Extrait:

──────────────────────────────

Raimiti accuse cependant une pâleur soudaine ! Il s’enfile d’un coup le mini-pack mangue-orange estampillé ″Rotui ″ de Moorea. Mais il se reprend vite :
— Mes plus plates excuses si par hasard, par bêtise, je t’ai détractée, de quoi que ce soit à ce sujet… mais il est vrai que ma gourmette, ça fait des siècles que je l’ai perdue… De plus, tu m’en as offert une… que je porte toujours. Mettant la main au poignet gauche : tu ne souhaites pas que je te la rende ? Au cas où : je le fais tout de suite !
— Tu n’as pas l’air de comprendre !
— Faudrait que je comprenne quoi ?
— La fille morte, elle portait ta gourmette !
Extrait 3
Monsieur Tout le Monde est enterré à partir de maintenant. Je veux fuir mon profil de pov’mec. Les chaussetrappes, fini pour moi.
J’ai envie de faire vivre et de vivre de belles histoires et je vais me prononcer aujourd’hui.
Aujourd’hui, nous sommes samedi. Chaque jour de la semaine m’a déjà cédé son lot d’événements plus ou moins favorables. »
Raimiti quitte la terrasse où il s’était installé à cause de la touffeur pour se réveiller doucement et sentir les premières lueurs du jour. Le temps est particulièrement clair. Encore une de ces journées qui s’annonce chaude, mais sans excès. Peut-être les nuages viendront-ils se faire pousser par le mara’amu[1] ; mais ce sera plus tard.

──────────────────────────────

Consigne 1: D'après l'extrait, pourquoi Raimiti s'était-il installé sur la terrasse ?

Données à utiliser:
──────────────────────────────

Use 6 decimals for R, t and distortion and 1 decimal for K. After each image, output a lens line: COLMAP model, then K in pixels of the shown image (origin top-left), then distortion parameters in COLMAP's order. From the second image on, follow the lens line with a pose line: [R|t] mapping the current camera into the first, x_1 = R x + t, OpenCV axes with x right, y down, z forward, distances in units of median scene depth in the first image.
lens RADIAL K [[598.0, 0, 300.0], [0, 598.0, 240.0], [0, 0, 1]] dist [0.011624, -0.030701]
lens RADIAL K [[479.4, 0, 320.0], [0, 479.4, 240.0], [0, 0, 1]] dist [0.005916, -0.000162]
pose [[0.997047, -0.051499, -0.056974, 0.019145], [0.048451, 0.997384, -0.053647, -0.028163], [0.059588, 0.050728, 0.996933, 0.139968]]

──────────────────────────────

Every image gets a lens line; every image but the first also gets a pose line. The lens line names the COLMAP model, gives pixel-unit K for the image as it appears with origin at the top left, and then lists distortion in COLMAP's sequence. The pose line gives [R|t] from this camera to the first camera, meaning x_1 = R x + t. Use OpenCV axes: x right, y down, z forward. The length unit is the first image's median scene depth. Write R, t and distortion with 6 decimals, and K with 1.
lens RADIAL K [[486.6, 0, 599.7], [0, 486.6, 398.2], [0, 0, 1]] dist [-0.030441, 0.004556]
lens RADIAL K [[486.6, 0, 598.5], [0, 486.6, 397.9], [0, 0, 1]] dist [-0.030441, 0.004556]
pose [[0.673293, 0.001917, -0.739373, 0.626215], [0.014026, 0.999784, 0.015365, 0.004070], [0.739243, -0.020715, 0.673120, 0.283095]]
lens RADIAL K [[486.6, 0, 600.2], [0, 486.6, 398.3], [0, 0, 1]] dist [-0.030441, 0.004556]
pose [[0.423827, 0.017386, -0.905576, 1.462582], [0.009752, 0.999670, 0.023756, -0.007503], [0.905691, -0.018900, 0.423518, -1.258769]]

──────────────────────────────

Consigne 2: Renvoyez à l'identique, dans les enregistrements, tout ce qui va de la ligne contenant « Use 6 decimals » jusqu'à la ligne contenant « dist [0.011624, -0.030701] », ces deux lignes comprises.

Votre réponse 1: Il s'y était installé à cause de la touffeur, pour se réveiller doucement et sentir les premières lueurs du jour.

Votre réponse 2:
Use 6 decimals for R, t and distortion and 1 decimal for K. After each image, output a lens line: COLMAP model, then K in pixels of the shown image (origin top-left), then distortion parameters in COLMAP's order. From the second image on, follow the lens line with a pose line: [R|t] mapping the current camera into the first, x_1 = R x + t, OpenCV axes with x right, y down, z forward, distances in units of median scene depth in the first image.
lens RADIAL K [[598.0, 0, 300.0], [0, 598.0, 240.0], [0, 0, 1]] dist [0.011624, -0.030701]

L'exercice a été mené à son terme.